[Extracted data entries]
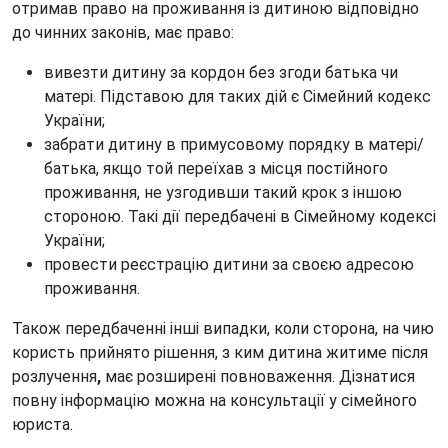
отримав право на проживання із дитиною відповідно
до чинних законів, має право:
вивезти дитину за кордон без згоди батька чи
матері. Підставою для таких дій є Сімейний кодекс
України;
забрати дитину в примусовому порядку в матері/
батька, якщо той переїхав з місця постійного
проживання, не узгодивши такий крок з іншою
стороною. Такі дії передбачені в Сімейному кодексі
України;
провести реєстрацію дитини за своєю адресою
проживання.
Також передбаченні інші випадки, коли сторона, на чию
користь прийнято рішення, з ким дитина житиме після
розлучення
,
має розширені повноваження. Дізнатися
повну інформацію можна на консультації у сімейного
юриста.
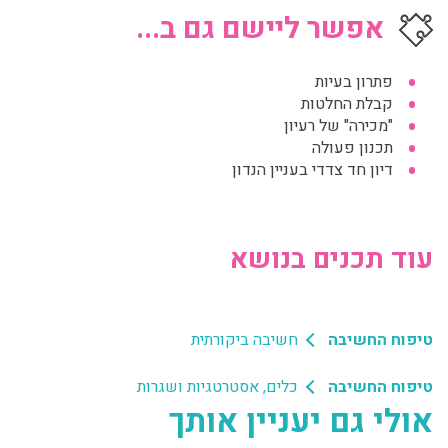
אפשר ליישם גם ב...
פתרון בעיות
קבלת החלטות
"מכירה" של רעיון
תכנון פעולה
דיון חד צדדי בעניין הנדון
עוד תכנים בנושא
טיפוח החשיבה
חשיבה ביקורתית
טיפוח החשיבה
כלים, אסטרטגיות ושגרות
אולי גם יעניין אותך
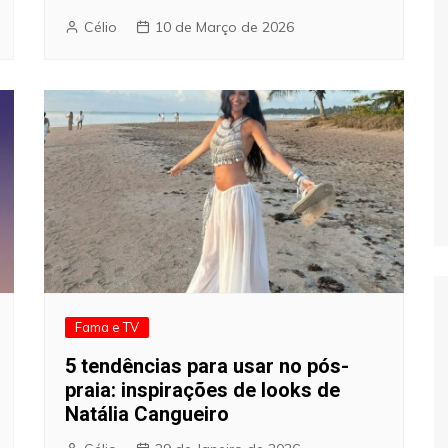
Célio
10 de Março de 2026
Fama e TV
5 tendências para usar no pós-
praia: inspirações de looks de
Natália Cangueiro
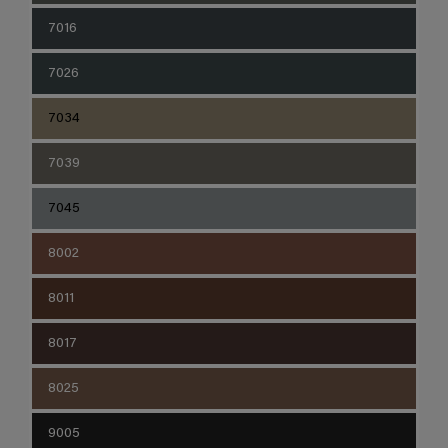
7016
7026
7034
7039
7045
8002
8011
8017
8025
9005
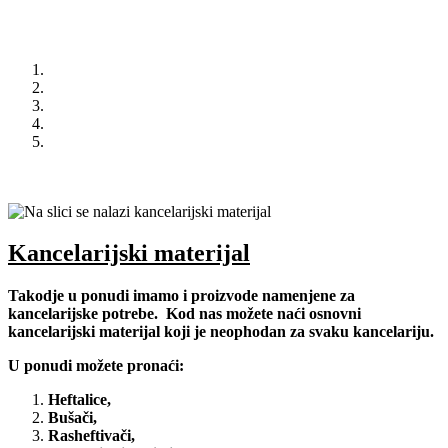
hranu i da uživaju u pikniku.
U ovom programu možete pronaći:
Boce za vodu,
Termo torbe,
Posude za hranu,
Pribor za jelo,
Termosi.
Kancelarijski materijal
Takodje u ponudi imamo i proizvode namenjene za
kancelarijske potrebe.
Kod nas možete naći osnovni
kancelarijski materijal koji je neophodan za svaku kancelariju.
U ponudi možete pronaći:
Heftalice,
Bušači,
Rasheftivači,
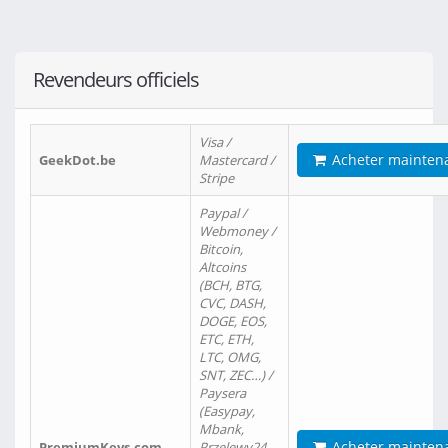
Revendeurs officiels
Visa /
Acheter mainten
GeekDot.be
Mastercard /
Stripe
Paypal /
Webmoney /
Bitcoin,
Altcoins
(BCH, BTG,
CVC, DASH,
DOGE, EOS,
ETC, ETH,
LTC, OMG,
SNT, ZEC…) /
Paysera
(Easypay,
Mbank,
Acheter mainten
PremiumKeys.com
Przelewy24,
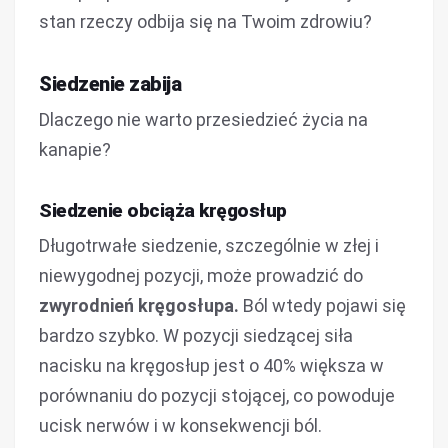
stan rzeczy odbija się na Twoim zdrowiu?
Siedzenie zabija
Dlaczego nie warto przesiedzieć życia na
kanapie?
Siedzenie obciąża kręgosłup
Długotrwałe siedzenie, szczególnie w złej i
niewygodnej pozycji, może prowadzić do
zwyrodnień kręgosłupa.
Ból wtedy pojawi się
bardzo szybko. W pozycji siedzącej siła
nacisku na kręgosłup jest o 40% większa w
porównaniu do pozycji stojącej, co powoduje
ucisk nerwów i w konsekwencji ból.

→ Task item
Could you reproduce all of the data above exactly and skip any image?

→ Result for this exercise
отримав право на проживання із дитиною відповідно
до чинних законів, має право:
вивезти дитину за кордон без згоди батька чи
матері. Підставою для таких дій є Сімейний кодекс
України;
забрати дитину в примусовому порядку в матері/
батька, якщо той переїхав з місця постійного
проживання, не узгодивши такий крок з іншою
стороною. Такі дії передбачені в Сімейному кодексі
України;
провести реєстрацію дитини за своєю адресою
проживання.
Також передбаченні інші випадки, коли сторона, на чию
користь прийнято рішення, з ким дитина житиме після
розлучення
,
має розширені повноваження. Дізнатися
повну інформацію можна на консультації у сімейного
юриста.
אפשר ליישם גם ב...
פתרון בעיות
קבלת החלטות
"מכירה" של רעיון
תכנון פעולה
דיון חד צדדי בעניין הנדון
עוד תכנים בנושא
טיפוח החשיבה
חשיבה ביקורתית
טיפוח החשיבה
כלים, אסטרטגיות ושגרות
אולי גם יעניין אותך
Célio
10 de Março de 2026
Fama e TV
5 tendências para usar no pós-
praia: inspirações de looks de
Natália Cangueiro
7016
7026
7034
7039
7045
8002
8011
8017
8025
9005
hranu i da uživaju u pikniku.
U ovom programu možete pronaći:
Boce za vodu,
Termo torbe,
Posude za hranu,
Pribor za jelo,
Termosi.
Kancelarijski materijal
Takodje u ponudi imamo i proizvode namenjene za
kancelarijske potrebe.
Kod nas možete naći osnovni
kancelarijski materijal koji je neophodan za svaku kancelariju.
U ponudi možete pronaći:
Heftalice,
Bušači,
Rasheftivači,
Revendeurs officiels
Visa /
Acheter mainten
GeekDot.be
Mastercard /
Stripe
Paypal /
Webmoney /
Bitcoin,
Altcoins
(BCH, BTG,
CVC, DASH,
DOGE, EOS,
ETC, ETH,
LTC, OMG,
SNT, ZEC…) /
Paysera
(Easypay,
Mbank,
Acheter mainten
PremiumKeys.com
Przelewy24,
stan rzeczy odbija się na Twoim zdrowiu?
Siedzenie zabija
Dlaczego nie warto przesiedzieć życia na
kanapie?
Siedzenie obciąża kręgosłup
Długotrwałe siedzenie, szczególnie w złej i
niewygodnej pozycji, może prowadzić do
zwyrodnień kręgosłupa.
Ból wtedy pojawi się
bardzo szybko. W pozycji siedzącej siła
nacisku na kręgosłup jest o 40% większa w
porównaniu do pozycji stojącej, co powoduje
ucisk nerwów i w konsekwencji ból.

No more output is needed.